The SEC charged that the copier company schemed to defraud investors during a four-year period by using what it called “accounting actions” and “accounting opportunities” to meet or exceed Wall Street expectations and disguise its true operating performance. The commission stated at the time that most of the actions violated generally accepted accounting principles, and thus accelerated the company’s recognition of equipment revenue by more than $3 billion and increasing its pretax earnings by approximately $1.5 billion.

In 2005, KPMG agreed to pay $22.5 million to settle SEC charges related to its audits of Xerox from 1997 through 2000. Under that arrangement, the firm agreed to relinquish the $9.8 million in fees it received for auditing Xerox’s books during that time, and pay $2.7 million in interest and a $10 million civil penalty. The total package was the largest payment ever made to the SEC by an audit firm.

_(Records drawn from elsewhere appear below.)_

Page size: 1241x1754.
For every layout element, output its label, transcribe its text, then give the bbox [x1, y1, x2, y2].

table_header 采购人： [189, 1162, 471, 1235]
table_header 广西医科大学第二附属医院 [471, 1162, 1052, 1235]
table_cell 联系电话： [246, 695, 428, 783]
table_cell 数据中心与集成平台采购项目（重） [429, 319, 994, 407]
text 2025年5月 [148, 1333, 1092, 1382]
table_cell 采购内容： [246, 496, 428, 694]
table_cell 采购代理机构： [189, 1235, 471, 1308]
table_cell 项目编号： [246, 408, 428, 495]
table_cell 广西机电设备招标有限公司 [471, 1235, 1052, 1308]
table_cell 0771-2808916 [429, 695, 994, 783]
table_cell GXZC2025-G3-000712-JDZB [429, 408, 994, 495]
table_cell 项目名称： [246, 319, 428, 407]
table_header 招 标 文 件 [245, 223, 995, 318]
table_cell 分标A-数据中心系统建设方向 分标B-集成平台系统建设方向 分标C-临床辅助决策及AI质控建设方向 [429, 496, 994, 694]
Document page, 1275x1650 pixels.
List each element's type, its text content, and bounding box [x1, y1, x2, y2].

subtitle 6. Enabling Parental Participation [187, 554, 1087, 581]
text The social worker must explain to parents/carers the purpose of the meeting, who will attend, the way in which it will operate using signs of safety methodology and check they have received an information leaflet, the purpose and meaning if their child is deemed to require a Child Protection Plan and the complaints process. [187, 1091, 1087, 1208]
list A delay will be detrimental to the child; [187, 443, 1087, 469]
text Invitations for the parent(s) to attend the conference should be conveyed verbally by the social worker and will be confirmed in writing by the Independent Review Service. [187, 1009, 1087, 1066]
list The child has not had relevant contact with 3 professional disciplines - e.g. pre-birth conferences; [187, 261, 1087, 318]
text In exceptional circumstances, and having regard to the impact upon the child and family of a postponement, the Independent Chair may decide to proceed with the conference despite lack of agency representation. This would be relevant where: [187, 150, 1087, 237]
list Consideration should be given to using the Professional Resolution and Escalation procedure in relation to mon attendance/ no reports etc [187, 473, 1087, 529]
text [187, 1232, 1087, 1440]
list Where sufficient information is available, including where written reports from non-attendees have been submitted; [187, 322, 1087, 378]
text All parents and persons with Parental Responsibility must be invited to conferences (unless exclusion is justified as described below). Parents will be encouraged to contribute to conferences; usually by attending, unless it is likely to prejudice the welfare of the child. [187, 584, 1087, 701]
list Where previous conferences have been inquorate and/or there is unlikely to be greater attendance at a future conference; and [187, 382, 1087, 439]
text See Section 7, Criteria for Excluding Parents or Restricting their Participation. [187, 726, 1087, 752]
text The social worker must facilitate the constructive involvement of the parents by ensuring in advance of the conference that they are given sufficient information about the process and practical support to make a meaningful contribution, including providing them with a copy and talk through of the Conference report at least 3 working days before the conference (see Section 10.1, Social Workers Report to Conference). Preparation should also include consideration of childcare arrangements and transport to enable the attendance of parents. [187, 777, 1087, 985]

In the civil case just settled, plaintiffs alleged that Xerox, a number of its officers, and KPMG orchestrated a four-year scheme to disguise the company’s true operating performance, and to create the illusion that its operating results were substantially better than they really were.

“Our strong financial position gives us the flexibility to resolve this issue while continuing to deliver shareholder value through share repurchase, dividends and acquisitions,” said Anne Mulcahy, Xerox chairman and CEO.

Xerox will take an after-tax charge of $491 million in the first-quarter of 2008 to cover the settlement and adequately reserve for other pending securities-related cases. The charge factors in expected recovery from Xerox’s insurance carriers.